Selling Your Design Value



As design agencies face more and more competition in selling their design services, they are now looking to areas where they can add design value for clients (and get paid for that added value).

For years now advertising / marketing gurus speak about something called USP (unique selling proposition). This has based on assumptions that an area of a product / service could have a unique resonance with a particular market demographic.

Value proposition – what is it?

Value proposition is the promise of a value to be delivered to a client. True value proposition works when the receiver of the value (client) has acknowledged that they have received value from the product or service.

A value proposition can apply to an any organisation, products or services.

Preparing value proposition is part of a business strategy.  Strategy is based on a differentiated customer value proposition. Satisfying customers is the source of sustainable value creation.

Design value proposition – what is it?

A design value proposition is written from a working analysis of your client and your competitors. From these you can identify what value design can add to your clients’ business. Value that you know your competitor don’t offer.

The design value proposition has three important key statements.

  1. The areas that a client values.
  2. How a designer can offer services to enhance and communicate the value to customers
  3. Example of success that the designer has had in project with a peer.

Design value proposition – how to use it?

The design value proposition is not a statement you put on your website, however it does guide your submission and pitches to clients. Its structure is the structure you use in pitches. You begin by showing the client you understand what it is they value. Then you outline a strategy for your services to communicate the value to customers. You may also show a strategy to enhance the value through design. The submission would finish with a budget and projected return on investment based on a similar project.

Value pricing

In any resignation, price your service on the value they generate for your client, not the number of hours it will take.
Your design value proposition needs to show the value of your service that can return for the client and now you’re asking for a part of that increased value.

It does requires trust and confidence

As stated above in the value proposition definition it has to require the client to acknowledge the added value. This is only possible if the client respects and trusts the designer…i.e. you!

Why looks are important in branding



Why is branding so important? Because we often choose products based on their perceived value rather than their actual value.

With the right branding and careful planning, businesses can increase their product’s perceived value, they can establish a relationship with their customers that can last forever.
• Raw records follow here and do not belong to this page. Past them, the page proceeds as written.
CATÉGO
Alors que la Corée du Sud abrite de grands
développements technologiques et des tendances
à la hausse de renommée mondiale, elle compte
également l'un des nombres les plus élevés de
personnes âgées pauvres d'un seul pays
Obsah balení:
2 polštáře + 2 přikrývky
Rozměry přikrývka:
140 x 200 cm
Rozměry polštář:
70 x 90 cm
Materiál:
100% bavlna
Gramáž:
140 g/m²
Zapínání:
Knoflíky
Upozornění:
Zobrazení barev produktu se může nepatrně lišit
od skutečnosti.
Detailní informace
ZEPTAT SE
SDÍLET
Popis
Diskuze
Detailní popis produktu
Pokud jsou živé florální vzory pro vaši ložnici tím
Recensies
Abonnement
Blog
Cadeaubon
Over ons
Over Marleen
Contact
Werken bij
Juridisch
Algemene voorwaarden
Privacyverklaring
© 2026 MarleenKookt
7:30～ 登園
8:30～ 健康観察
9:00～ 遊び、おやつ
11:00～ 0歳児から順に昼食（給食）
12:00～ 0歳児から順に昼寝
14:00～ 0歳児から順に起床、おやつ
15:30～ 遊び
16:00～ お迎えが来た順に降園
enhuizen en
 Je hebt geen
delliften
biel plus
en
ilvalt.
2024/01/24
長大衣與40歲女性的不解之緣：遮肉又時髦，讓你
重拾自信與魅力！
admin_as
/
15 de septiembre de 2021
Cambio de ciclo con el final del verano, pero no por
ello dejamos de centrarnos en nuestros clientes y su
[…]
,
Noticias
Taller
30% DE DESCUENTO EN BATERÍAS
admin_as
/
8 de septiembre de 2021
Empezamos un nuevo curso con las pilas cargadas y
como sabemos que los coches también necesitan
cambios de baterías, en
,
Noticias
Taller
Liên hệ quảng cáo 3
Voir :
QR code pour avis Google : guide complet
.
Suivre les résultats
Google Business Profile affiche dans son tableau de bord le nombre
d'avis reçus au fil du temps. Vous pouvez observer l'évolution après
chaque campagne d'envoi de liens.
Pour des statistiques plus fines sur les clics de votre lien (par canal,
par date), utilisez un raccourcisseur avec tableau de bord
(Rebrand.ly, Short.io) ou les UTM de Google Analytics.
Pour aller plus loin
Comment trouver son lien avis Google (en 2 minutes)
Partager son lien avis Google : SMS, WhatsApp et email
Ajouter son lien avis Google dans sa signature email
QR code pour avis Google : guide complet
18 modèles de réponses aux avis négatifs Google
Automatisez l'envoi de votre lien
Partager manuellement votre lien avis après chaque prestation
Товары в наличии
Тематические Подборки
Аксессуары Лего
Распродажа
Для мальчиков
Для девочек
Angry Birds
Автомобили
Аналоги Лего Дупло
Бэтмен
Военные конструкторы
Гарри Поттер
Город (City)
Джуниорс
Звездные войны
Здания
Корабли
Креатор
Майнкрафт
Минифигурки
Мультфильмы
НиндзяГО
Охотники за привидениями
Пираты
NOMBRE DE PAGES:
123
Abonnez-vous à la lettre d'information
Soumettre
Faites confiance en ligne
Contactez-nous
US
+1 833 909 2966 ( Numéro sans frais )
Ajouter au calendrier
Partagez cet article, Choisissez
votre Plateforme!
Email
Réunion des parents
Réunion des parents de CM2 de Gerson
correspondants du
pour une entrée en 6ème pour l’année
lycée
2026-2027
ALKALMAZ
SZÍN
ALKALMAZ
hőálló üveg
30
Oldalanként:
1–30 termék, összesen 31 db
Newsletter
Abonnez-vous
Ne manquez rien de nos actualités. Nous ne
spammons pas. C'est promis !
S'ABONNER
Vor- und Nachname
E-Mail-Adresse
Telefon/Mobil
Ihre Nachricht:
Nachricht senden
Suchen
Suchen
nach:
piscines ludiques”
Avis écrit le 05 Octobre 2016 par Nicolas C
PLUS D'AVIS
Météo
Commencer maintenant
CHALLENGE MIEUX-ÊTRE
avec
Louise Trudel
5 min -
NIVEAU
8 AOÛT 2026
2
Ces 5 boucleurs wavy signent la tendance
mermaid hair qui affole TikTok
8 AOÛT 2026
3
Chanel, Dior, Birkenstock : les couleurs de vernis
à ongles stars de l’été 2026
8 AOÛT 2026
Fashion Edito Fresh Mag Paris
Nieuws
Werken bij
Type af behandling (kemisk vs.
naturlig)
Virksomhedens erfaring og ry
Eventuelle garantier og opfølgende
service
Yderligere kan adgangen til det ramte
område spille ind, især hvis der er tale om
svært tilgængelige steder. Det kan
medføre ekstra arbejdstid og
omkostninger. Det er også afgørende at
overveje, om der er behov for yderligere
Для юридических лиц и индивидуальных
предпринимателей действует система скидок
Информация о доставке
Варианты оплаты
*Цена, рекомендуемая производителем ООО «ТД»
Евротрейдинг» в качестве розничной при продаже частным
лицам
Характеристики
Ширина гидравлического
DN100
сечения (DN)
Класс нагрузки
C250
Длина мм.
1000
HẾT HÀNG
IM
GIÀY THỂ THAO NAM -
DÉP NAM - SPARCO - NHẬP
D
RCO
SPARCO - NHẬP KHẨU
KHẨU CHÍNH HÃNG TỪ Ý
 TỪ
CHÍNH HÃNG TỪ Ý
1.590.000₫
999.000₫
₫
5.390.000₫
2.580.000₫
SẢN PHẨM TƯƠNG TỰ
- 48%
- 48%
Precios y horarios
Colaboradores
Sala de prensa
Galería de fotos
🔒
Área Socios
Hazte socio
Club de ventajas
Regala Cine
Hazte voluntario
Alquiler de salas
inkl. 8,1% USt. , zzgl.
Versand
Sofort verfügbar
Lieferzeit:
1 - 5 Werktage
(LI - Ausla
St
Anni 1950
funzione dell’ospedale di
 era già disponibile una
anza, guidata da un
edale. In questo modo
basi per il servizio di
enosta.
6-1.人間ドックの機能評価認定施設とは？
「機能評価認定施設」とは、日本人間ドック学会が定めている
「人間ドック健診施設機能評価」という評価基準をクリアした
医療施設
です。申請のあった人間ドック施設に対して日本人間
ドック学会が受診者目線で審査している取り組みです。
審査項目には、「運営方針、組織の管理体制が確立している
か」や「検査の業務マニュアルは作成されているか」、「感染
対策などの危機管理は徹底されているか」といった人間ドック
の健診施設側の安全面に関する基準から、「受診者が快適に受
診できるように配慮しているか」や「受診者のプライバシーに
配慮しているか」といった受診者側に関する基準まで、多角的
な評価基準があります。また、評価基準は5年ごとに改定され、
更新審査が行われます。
It always helps to have a good story to tell. Your job as a designer is to find the story, and tell it wisely. The rest of this chapter shares a few examples of designers who got it just right.

A company without a logo is like person without a face

For along time now people need and desire social identification. Just like a farmer who brands his cows to mark his ownership.

When you close your eyes and picture McDonald’s, what do you see? …. Golden arches? For products and services that have a strong brand identity, it’s the identity that people always think of, rather than the product. Think of Apple, Nike, Coke, and Google. Chances are that without even showing you their logos, you will have a fairly good picture of how they look. Take into account they have a huge marketing budget to achieve the recognition rates of such organisations, but it’s important to “put on your best face.”

Symbols exceed boundaries

To sell a product around the world, your brand has to speak different languages. Luckily easy-to-identify symbols need no translation. Recognisable regardless of culture or language, symbols can enable a business to cross barriers, compete globally, and maintain brand consistency across a large range of media.

Rethinking the importance of a brand

We usually do judge books by their covers, whether it’s fair or not, it’s how we have been brought up. We live in a world that identifies success with image. And that’s why the perceived value of a service or product is greater than the real one. The same visual identity seen over and over again builds trust, and trust keeps your customers coming back for more.

It’s kind of like putting a face to a name— logos help people remember their experiences with businesses.